Business as Usual - Ewan Semple (Photo credit: CannedTuna)
The funding for startup or new technology firms became more or less non-existent after the internet dot com failure/crash in 2000. The fact that quite a lot of tech startups had to close down their businesses was a big historical lesson according to Allis, Ryan P. of Zeromillion.com. The crash led to some serious instability in the market, and also left those who had wanted to start their own businesses, with no idea of how or where to get some technology startup funding for their businesses.
A recent report by CNBC however, stated that some venture capital companies/firms and angel investors are steadily funding some tech startups, with the hope of finding one or more of such businesses that may turn out successfully.
The report cited a university study (from UNH) that indicated that angel investments, which is typically provided by wealthy beneficiaries or venture capitalists increased in 2010 by 14% to $20.1 billions in total.
Even with this, a lot of startups are however self-funding their businesses to guard/protect themselves from the need to adapt to the possible demands of investors, and to also retain some sufficient levels of ownership.
The Basics Of Startups Funding
The four major types of startups funding are seed or angel financing/funding, Series A, bootstrapping and the love money, according to Ben Yoskovitz (a blogger).
Seed or angel financing is generally the most common and well-known type of funding. It includes some venture capital funding that is typically made available to new businesses from the start. The Series A type of funding/financing may be used in some specific next phase of a company's business development, after it may have (almost) used up its seed money and had established itself.
Love money are funds from family and friends, while bootstrapping is when a business owner uses his/her own finances to fund and start the business.
Choosing And/Or Deciding To Bootstrap
Kevin Hutchison with his business partners chose and opted to fund their tech startup business HMS, in 2006 by themselves. Self-funding provided Hutchison and his partners with the opportunity to understand their market and customers without using other people's money.
Kelvin's company received some seed money funding to develop its main product, 18 months after it was founded.
A Possible Path To Some Financial Stability
A bootstrapper, Joshua Hughes self-funded his business Digital Skratch without a loan.

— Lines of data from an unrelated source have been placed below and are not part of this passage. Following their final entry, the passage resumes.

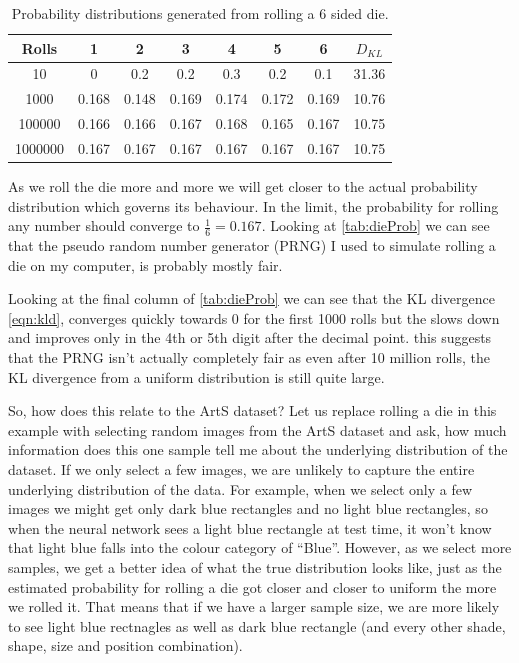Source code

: \begin{table}
\centering
	\begin{tabular}{|c|c|c|c|c|c|c|c|}
	\hline
	Rolls & 1 & 2 & 3 & 4 & 5 & 6 & $D_{KL}$ \\ \hline
	10 & 0 & 0.2 & 0.2 & 0.3 & 0.2 & 0.1 & 31.36 \\ \hline
	1000 & 0.168 & 0.148 & 0.169 & 0.174 & 0.172 & 0.169 & 10.76 \\ \hline
	100000 & 0.166 & 0.166 & 0.167 & 0.168 & 0.165 & 0.167 & 10.75 \\ \hline
	1000000 & 0.167 & 0.167 & 0.167 & 0.167 & 0.167 & 0.167 & 10.75 \\ \hline
	\end{tabular}
	\caption{Probability distributions generated from rolling a 6 sided die.}
	\label{tab:dieProb}
\end{table}

As we roll the die more and more we will get closer to the actual probability distribution which governs its behaviour. In the limit, the probability for rolling any number should converge to $\frac{1}{6} = 0.167$. Looking at \autoref{tab:dieProb} we can see that the pseudo random number generator (PRNG) I used to simulate rolling a die on my computer, is probably mostly fair. 

Looking at the final column of \autoref{tab:dieProb} we can see that the KL divergence \autoref{eqn:kld}, converges quickly towards 0 for the first 1000 rolls but the slows down and improves only in the 4th or 5th digit after the decimal point. this suggests that the PRNG isn't actually completely fair as even after 10 million rolls, the KL divergence from a uniform distribution is still quite large.

So, how does this relate to the ArtS dataset? Let us replace rolling a die in this example with selecting random images from the ArtS dataset and ask, how much information does this one sample tell me about the underlying distribution of the dataset. If we only select a few images, we are unlikely to capture the entire underlying distribution of the data.
For example, when we select only a few images we might get only dark blue rectangles and no light blue rectangles, so when the neural network sees a light blue rectangle at test time, it won't know that light blue falls into the colour category of ``Blue''. However, as we select more samples, we get a better idea of what the true distribution looks like, just as the estimated probability for rolling a die got closer and closer to uniform the more we rolled it. That means that if we have a larger sample size, we are more likely to see light blue rectnagles as well as dark blue rectangle (and every other shade, shape, size and position combination). 

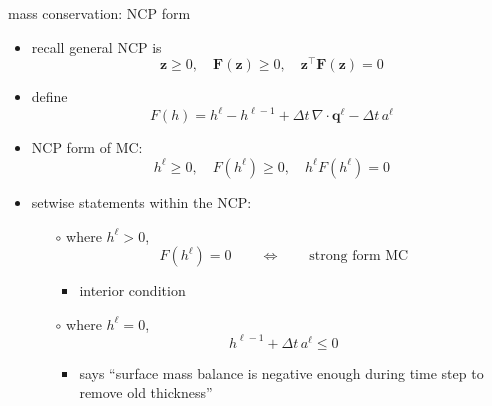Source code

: \documentclass[xcolor={dvipsnames}]{beamer}
\newcommand\bq{\mathbf{q}}
\newcommand\bz{\mathbf{z}}
\newcommand\bF{\mathbf{F}}
\newcommand\Div{\nabla\cdot}
\begin{document}
\begin{frame}{mass conservation: NCP form}

\begin{itemize}
\item recall general NCP is
  $$\bz \ge 0, \quad \bF(\bz) \ge 0, \quad \bz^\top \bF(\bz) = 0$$
\item define
    $$F(h) = h^\ell - h^{\ell-1} + \Delta t\, \Div \bq^\ell - \Delta t\, a^\ell$$
\item NCP form of MC:
   $$h^\ell \ge 0, \quad F(h^\ell) \ge 0, \quad h^\ell F(h^\ell) = 0$$
\item setwise statements within the NCP:
    \begin{itemize}
    \item[$\circ$] where $h^\ell > 0$,
        $$F(h^\ell) = 0 \qquad \iff \qquad \text{strong form MC}$$
        \vspace{-4mm}
        \begin{itemize}
        \item interior condition
        \end{itemize}
    \item[$\circ$] where $h^\ell = 0$,
        $$h^{\ell-1} + \Delta t\, a^\ell \le 0$$
        \vspace{-4mm}
        \begin{itemize}
        \item says ``surface mass balance is negative enough during time step to remove old thickness''
        \end{itemize}
    \end{itemize}
\end{itemize}
\end{frame}
\end{document}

Hughes started and self-funded some other businesses too with the proceeds from his successes. He acknowledges that although bootstrapping had worked for him, it may however not be ideal for bigger businesses, since they may need more capital or money than what self-funding/financing can provide.
Hughes and Hutchison emphasized the need for a sound and solid business plan and idea, without which a business cannot be successful, even with enough technology startup funding or financing.